● Given text:

=== Section Start ===

Biological Confirmation of the Sensitivity of EGFR N771_P772insPGD to Osimertinib.

In this study, we have shown several previously unreported EGFR mutations. Of these EGFR mutations, we analyzed the EGFR exon 20 insertion mutation, N771_P772insPGD, found in a 45-y-old NSCLC patient diagnosed with lung adenocarcinoma in 2016. The positron emission tomography-computed tomography scan of the patient and the N771_P772insPGD sequences are shown in Fig. 3 A and B, respectively. Both in silico model and experimentally obtained IC₅₀ values predicted the sensitivity of this mutation to osimertinib. To validate the prediction that N771_P772insPGD is sensitive to osimertinib in vivo, we generated a patient-derived xenograft (PDX) model from pleural effusion of this patient. The histology of the PDX tumor in the mouse was also confirmed as adenocarcinoma (SI Appendix, Fig. S10). Consistent with the in silico prediction results, once-daily administration of 25 mg/kg (a dose that approximates the clinically approved 80-mg dose; ref. 39) or 50 mg/kg osimertinib induced a significant regression of the tumor (Fig. 3C and SI Appendix, Fig. S11). These data indicate that osimertinib could be effective in NSCLC cases with this mutation. These data support the applicability of the in silico prediction model for predicting the sensitivity of NSCLC with rare EGFR mutations to EGFR-TKIs.

=== Section End ===

Saved data entries:
=== Section Start ===

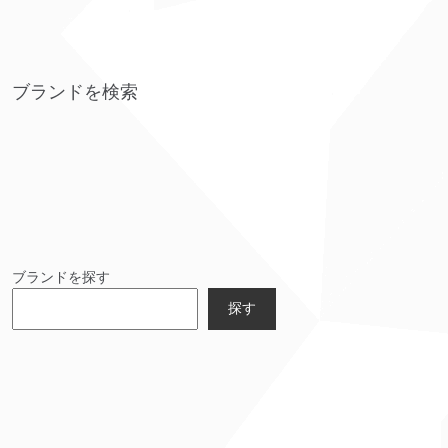
ブランドを検索
ブランドを探す
探す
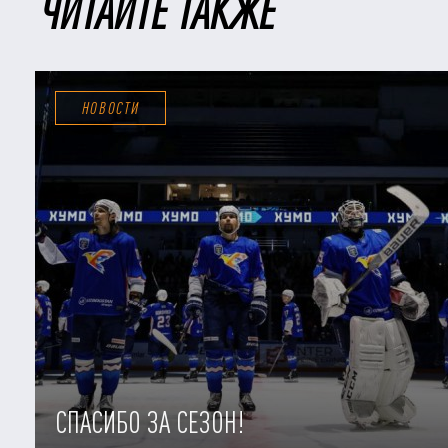
ЧИТАЙТЕ ТАКЖЕ
НОВОСТИ
СПАСИБО ЗА СЕЗОН!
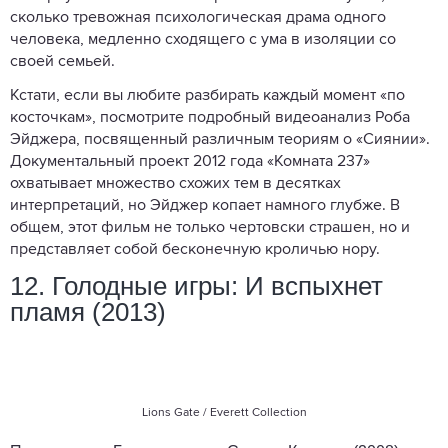
сколько тревожная психологическая драма одного
человека, медленно сходящего с ума в изоляции со
своей семьей.
Кстати, если вы любите разбирать каждый момент «по
косточкам», посмотрите подробный видеоанализ Роба
Эйджера, посвященный различным теориям о «Сиянии».
Документальный проект 2012 года «Комната 237»
охватывает множество схожих тем в десятках
интерпретаций, но Эйджер копает намного глубже. В
общем, этот фильм не только чертовски страшен, но и
представляет собой бесконечную кроличью нору.
12. Голодные игры: И вспыхнет
пламя (2013)
Lions Gate / Everett Collection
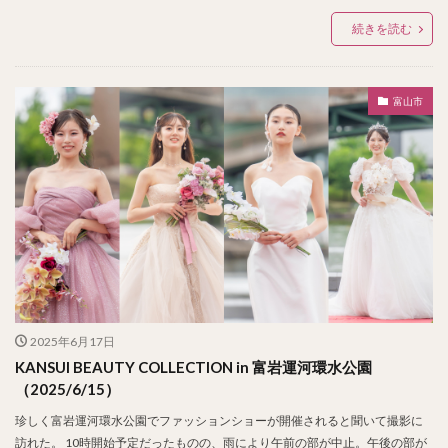
続きを読む
富山市
2025年6月17日
KANSUI BEAUTY COLLECTION in 富岩運河環水公園
（2025/6/15）
珍しく富岩運河環水公園でファッションショーが開催されると聞いて撮影に
訪れた。 10時開始予定だったものの、雨により午前の部が中止。午後の部が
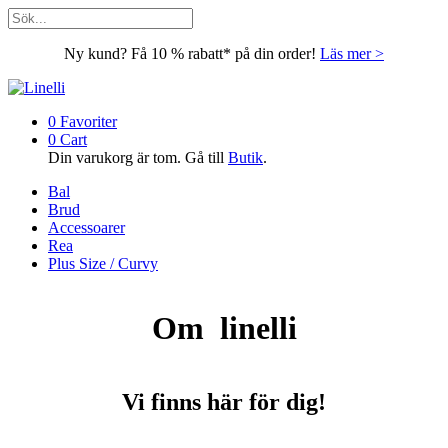
Ny kund? Få 10 % rabatt* på din order!
Läs mer >
0
Favoriter
0
Cart
Din varukorg är tom. Gå till
Butik
.
Bal
Brud
Accessoarer
Rea
Plus Size / Curvy
Om linelli
Vi finns här för dig!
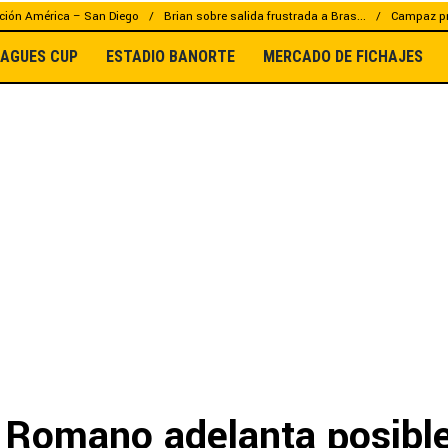
ción América – San Diego
Brian sobre salida frustrada a Bras...
Campaz pr
EAGUES CUP
ESTADIO BANORTE
MERCADO DE FICHAJES
o Romano adelanta posible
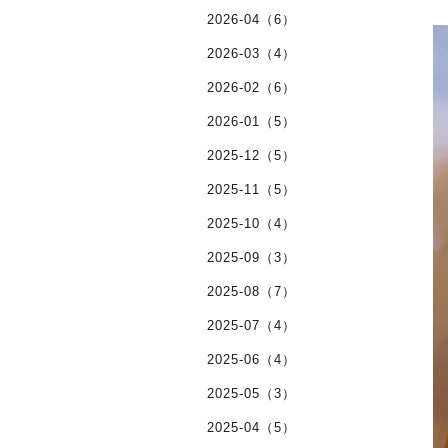
2026-04（6）
2026-03（4）
2026-02（6）
2026-01（5）
2025-12（5）
2025-11（5）
2025-10（4）
2025-09（3）
2025-08（7）
2025-07（4）
2025-06（4）
2025-05（3）
2025-04（5）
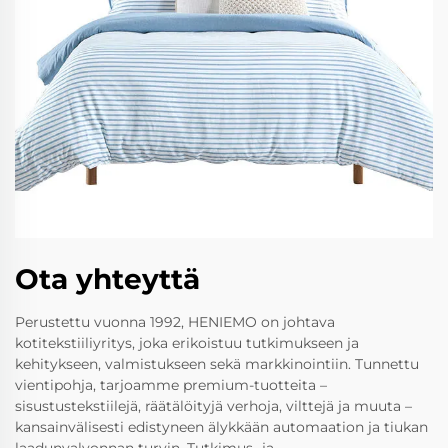
Ota yhteyttä
Perustettu vuonna 1992, HENIEMO on johtava
kotitekstiiliyritys, joka erikoistuu tutkimukseen ja
kehitykseen, valmistukseen sekä markkinointiin. Tunnettu
vientipohja, tarjoamme premium-tuotteita –
sisustustekstiilejä, räätälöityjä verhoja, vilttejä ja muuta –
kansainvälisesti edistyneen älykkään automaation ja tiukan
laadunvalvonnan turvin. Tutkimus- ja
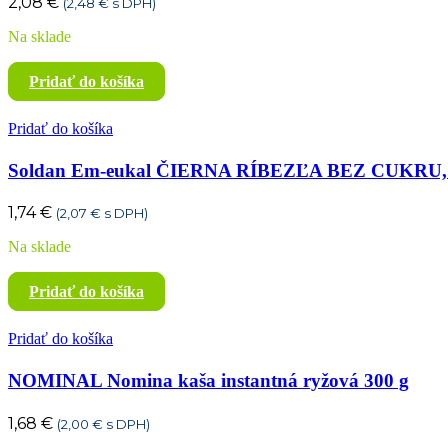
2,08
€
(
2,48
€
s DPH)
Na sklade
Pridať do košíka
Pridať do košíka
Soldan Em-eukal ČIERNA RÍBEZĽA BEZ CUKRU, 
1,74
€
(
2,07
€
s DPH)
Na sklade
Pridať do košíka
Pridať do košíka
NOMINAL Nomina kaša instantná ryžová 300 g
1,68
€
(
2,00
€
s DPH)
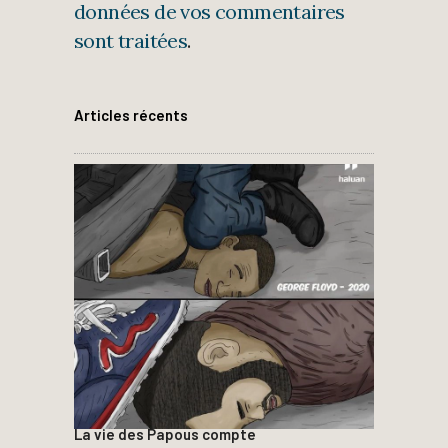
données de vos commentaires
sont traitées
.
Articles récents
La vie des Papous compte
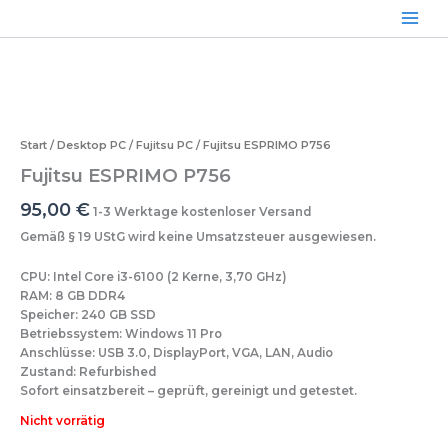
Zum
Inhalt
springen
Start
/
Desktop PC
/
Fujitsu PC
/ Fujitsu ESPRIMO P756
Fujitsu ESPRIMO P756
95,00
€
1-3 Werktage kostenloser Versand
Gemäß § 19 UStG wird keine Umsatzsteuer ausgewiesen.
CPU: Intel Core i3-6100 (2 Kerne, 3,70 GHz)
RAM: 8 GB DDR4
Speicher: 240 GB SSD
Betriebssystem: Windows 11 Pro
Anschlüsse: USB 3.0, DisplayPort, VGA, LAN, Audio
Zustand: Refurbished
Sofort einsatzbereit – geprüft, gereinigt und getestet.
Nicht vorrätig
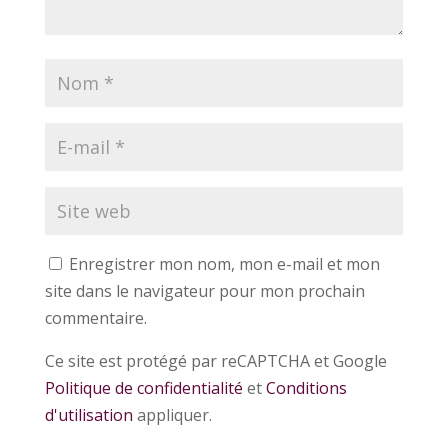
Enregistrer mon nom, mon e-mail et mon
site dans le navigateur pour mon prochain
commentaire.
Ce site est protégé par reCAPTCHA et Google
Politique de confidentialité
et
Conditions
d'utilisation
appliquer.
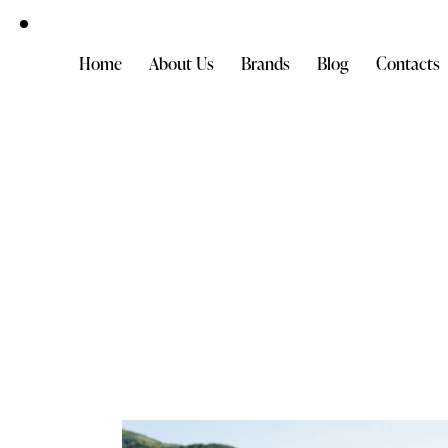
Home
About Us
Brands
Blog
Contacts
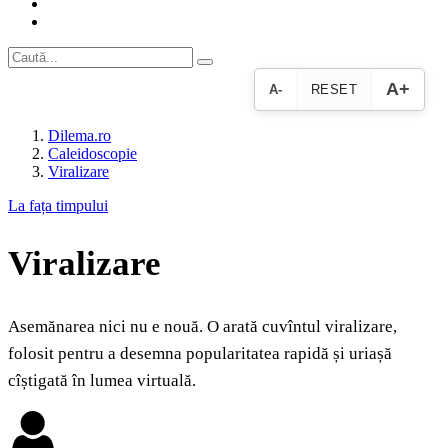
A+
A-
RESET
Dilema.ro
Caleidoscopie
Viralizare
La fața timpului
Viralizare
Asemănarea nici nu e nouă. O arată cuvîntul viralizare,
folosit pentru a desemna popularitatea rapidă și uriașă
cîștigată în lumea virtuală.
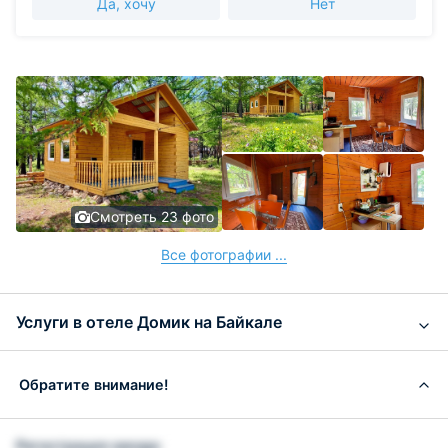
Да, хочу
Нет
Смотреть 23 фото
Все фотографии ...
Услуги в отеле Домик на Байкале
Обратите внимание!
Регистрация заезда:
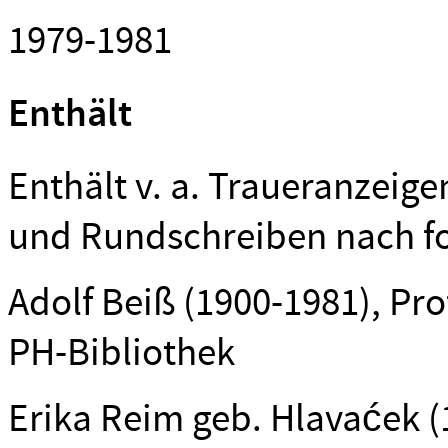
1979-1981
Enthält
Enthält v. a. Traueranzeig
und Rundschreiben nach fo
Adolf Beiß (1900-1981), Pro
PH-Bibliothek
Erika Reim geb. Hlavaćek (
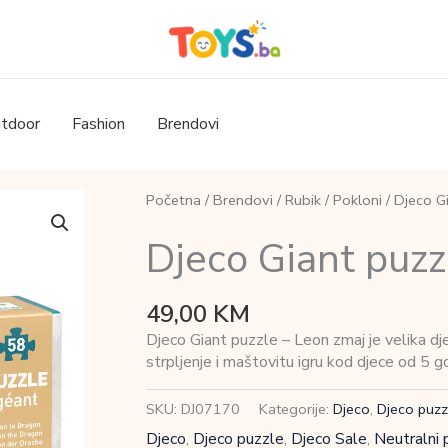
tdoor
Fashion
Brendovi
Početna
/
Brendovi
/
Rubik
/
Pokloni
/ Djeco G
Djeco Giant puzz
49,00
KM
Djeco Giant puzzle – Leon zmaj je velika dječ
strpljenje i maštovitu igru kod djece od 5 g
SKU:
DJ07170
Kategorije:
Djeco
,
Djeco puzz
Djeco
,
Djeco puzzle
,
Djeco Sale
,
Neutralni 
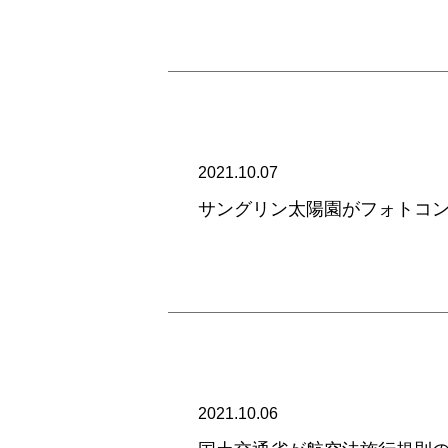
2021.10.07
サングリン太陽園がフォトコ
2021.10.06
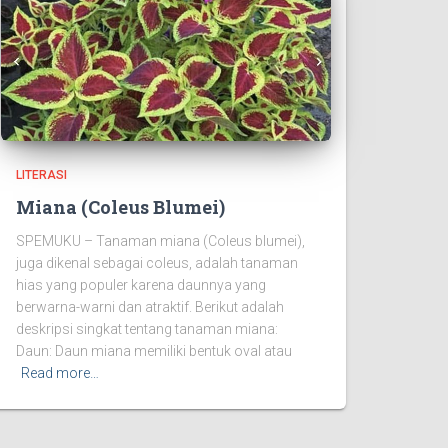
LITERASI
Miana (Coleus Blumei)
SPEMUKU – Tanaman miana (Coleus blumei),
juga dikenal sebagai coleus, adalah tanaman
hias yang populer karena daunnya yang
berwarna-warni dan atraktif. Berikut adalah
deskripsi singkat tentang tanaman miana:
Daun: Daun miana memiliki bentuk oval atau
Read more…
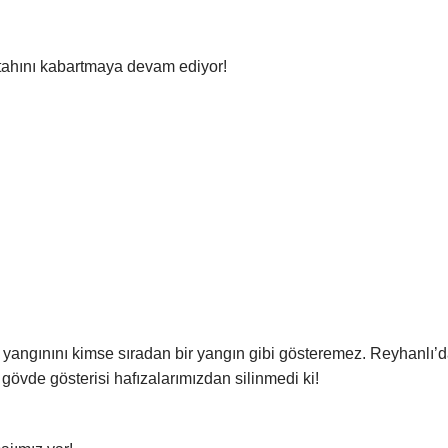
 iştahını kabartmaya devam ediyor!
yangınını kimse sıradan bir yangın gibi gösteremez. Reyhanlı’
 gövde gösterisi hafızalarımızdan silinmedi ki!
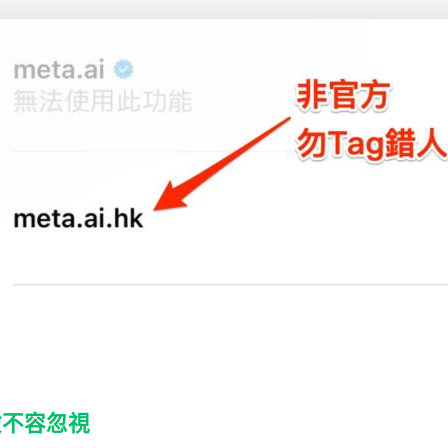
險不容忽視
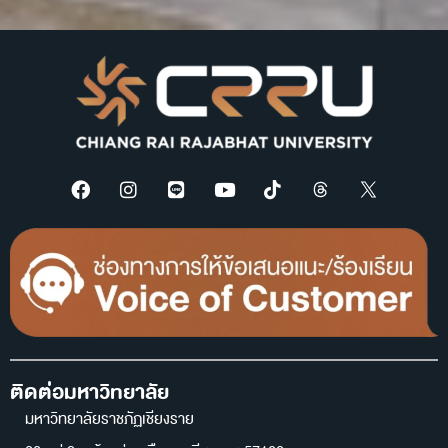
ติดต่อมหาวิทยาลัย
มหาวิทยาลัยราชภัฏเชียงราย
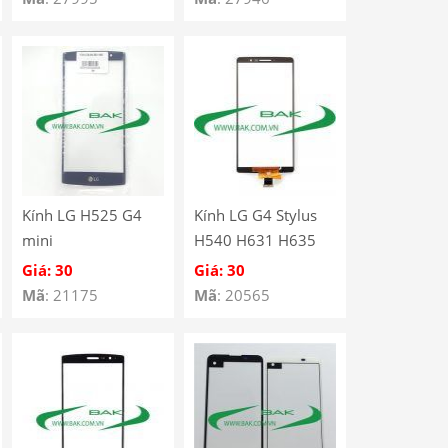
Kính LG H525 G4
Kính LG G4 Stylus
mini
H540 H631 H635
Giá: 30
Giá: 30
Mã
: 21175
Mã
: 20565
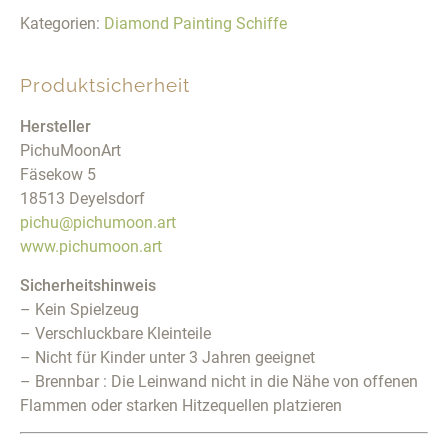
Kategorien:
Diamond Painting Schiffe
Produktsicherheit
Hersteller
PichuMoonArt
Fäsekow 5
18513 Deyelsdorf
pichu@pichumoon.art
www.pichumoon.art
Sicherheitshinweis
– Kein Spielzeug
– Verschluckbare Kleinteile
– Nicht für Kinder unter 3 Jahren geeignet
– Brennbar : Die Leinwand nicht in die Nähe von offenen
Flammen oder starken Hitzequellen platzieren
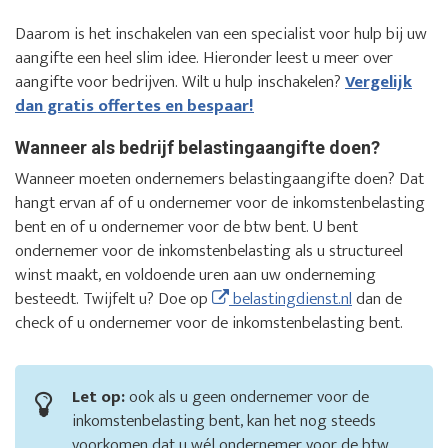
Daarom is het inschakelen van een specialist voor hulp bij uw
aangifte een heel slim idee. Hieronder leest u meer over
aangifte voor bedrijven. Wilt u hulp inschakelen?
Vergelijk
dan gratis offertes en bespaar!
Wanneer als bedrijf belastingaangifte doen?
Wanneer moeten ondernemers belastingaangifte doen? Dat
hangt ervan af of u ondernemer voor de inkomstenbelasting
bent en of u ondernemer voor de btw bent. U bent
ondernemer voor de inkomstenbelasting als u structureel
winst maakt, en voldoende uren aan uw onderneming
besteedt. Twijfelt u? Doe op
belastingdienst.nl
dan de
check of u ondernemer voor de inkomstenbelasting bent.
Let op:
ook als u geen ondernemer voor de
inkomstenbelasting bent, kan het nog steeds
voorkomen dat u wél ondernemer voor de btw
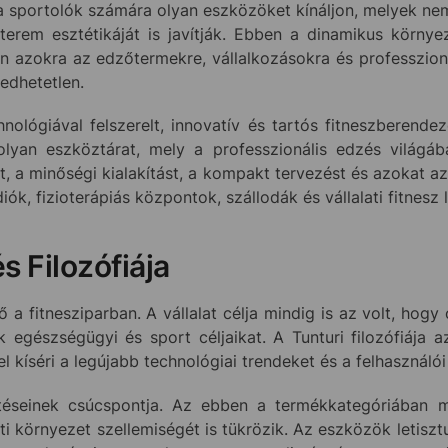
 a sportolók számára olyan eszközöket kínáljon, melyek n
őterem esztétikáját is javítják. Ebben a dinamikus körny
en azokra az edzőtermekre, vállalkozásokra és professzion
edhetetlen.
lógiával felszerelt, innovatív és tartós fitneszberendez
yan eszköztárat, mely a professzionális edzés világába
it, a minőségi kialakítást, a kompakt tervezést és azokat a
ók, fizioterápiás központok, szállodák és vállalati fitnesz
s Filozófiája
 fitnesziparban. A vállalat célja mindig is az volt, hogy
 egészségügyi és sport céljaikat. A Tunturi filozófiája 
kíséri a legújabb technológiai trendeket és a felhasználói 
ítéseinek csúcspontja. Az ebben a termékkategóriában 
 környezet szellemiségét is tükrözik. Az eszközök letisztu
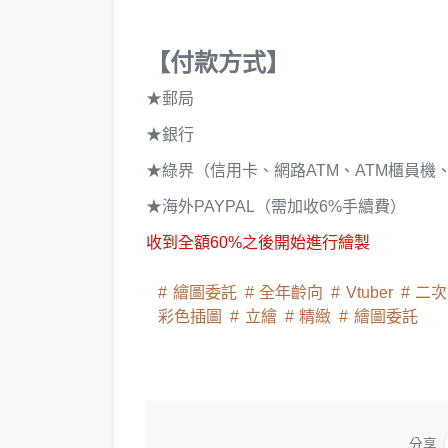
【付款方式】
★郵局
★銀行
★綠界（信用卡、網路ATM、ATM櫃員機
★海外PAYPAL（需加收6%手續費）
收到全額60%之後開始進行繪製
繪圖委託
全年齡向
Vtuber
二次
彩色插圖
立繪
精緻
繪圖委託
分享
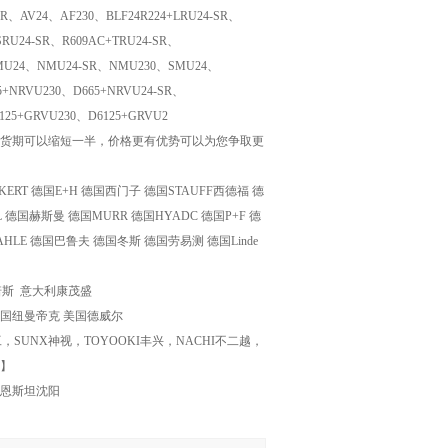
R、AV24、AF230、BLF24R224+LRU24-SR、
SRU24-SR、R609AC+TRU24-SR、
NMU24、NMU24-SR、NMU230、SMU24、
+NRVU230、D665+NRVU24-SR、
125+GRVU230、D6125+GRVU2
货期可以缩短一半，价格更有优势可以为您争取更
RT 德国E+H 德国西门子 德国STAUFF西德福 德
 德国赫斯曼 德国MURR 德国HYADC 德国P+F 德
HLE 德国巴鲁夫 德国冬斯 德国劳易测 德国Linde
高诺斯 意大利康茂盛
C 美国纽曼帝克 美国德威尔
UNX神视，TOYOOKI丰兴，NACHI不二越，
关】
/博恩斯坦沈阳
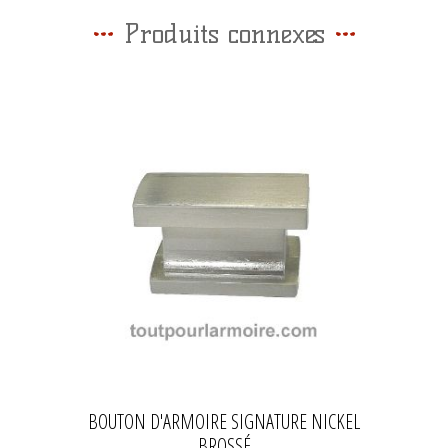
Produits connexes
BOUTON D'ARMOIRE SIGNATURE NICKEL
BROSSÉ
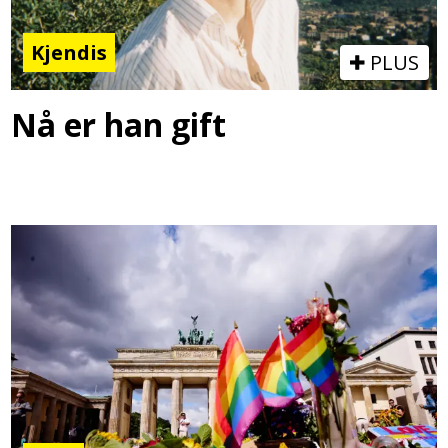
Kjendis
PLUS
Nå er han gift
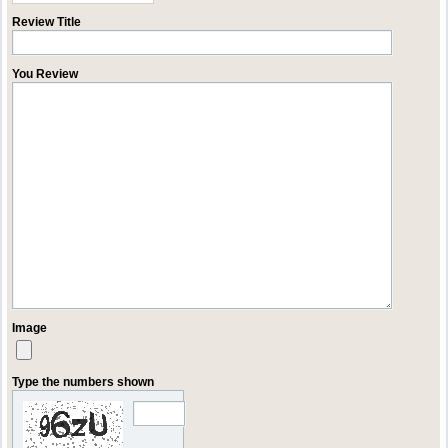
Review Title
You Review
Image
Type the numbers shown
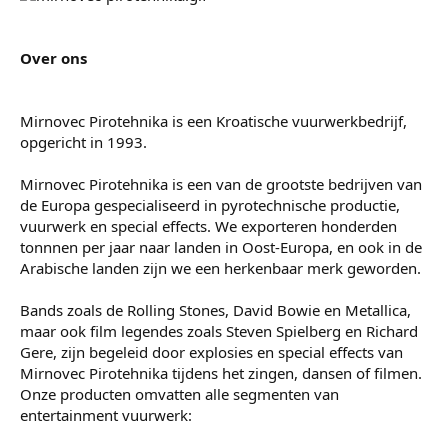
Over ons
Mirnovec Pirotehnika is een Kroatische vuurwerkbedrijf,
opgericht in 1993.
Mirnovec Pirotehnika is een van de grootste bedrijven van
de Europa gespecialiseerd in pyrotechnische productie,
vuurwerk en special effects. We exporteren honderden
tonnnen per jaar naar landen in Oost-Europa, en ook in de
Arabische landen zijn we een herkenbaar merk geworden.
Bands zoals de Rolling Stones, David Bowie en Metallica,
maar ook film legendes zoals Steven Spielberg en Richard
Gere, zijn begeleid door explosies en special effects van
Mirnovec Pirotehnika tijdens het zingen, dansen of filmen.
Onze producten omvatten alle segmenten van
entertainment vuurwerk:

=== Section End ===

● Exercise brief:
In the text on EGFR N771_P772insPGD and osimertinib, what was the patient-derived xenograft model generated from?

● Task answer:
The pleural effusion of the patient with the N771_P772insPGD mutation.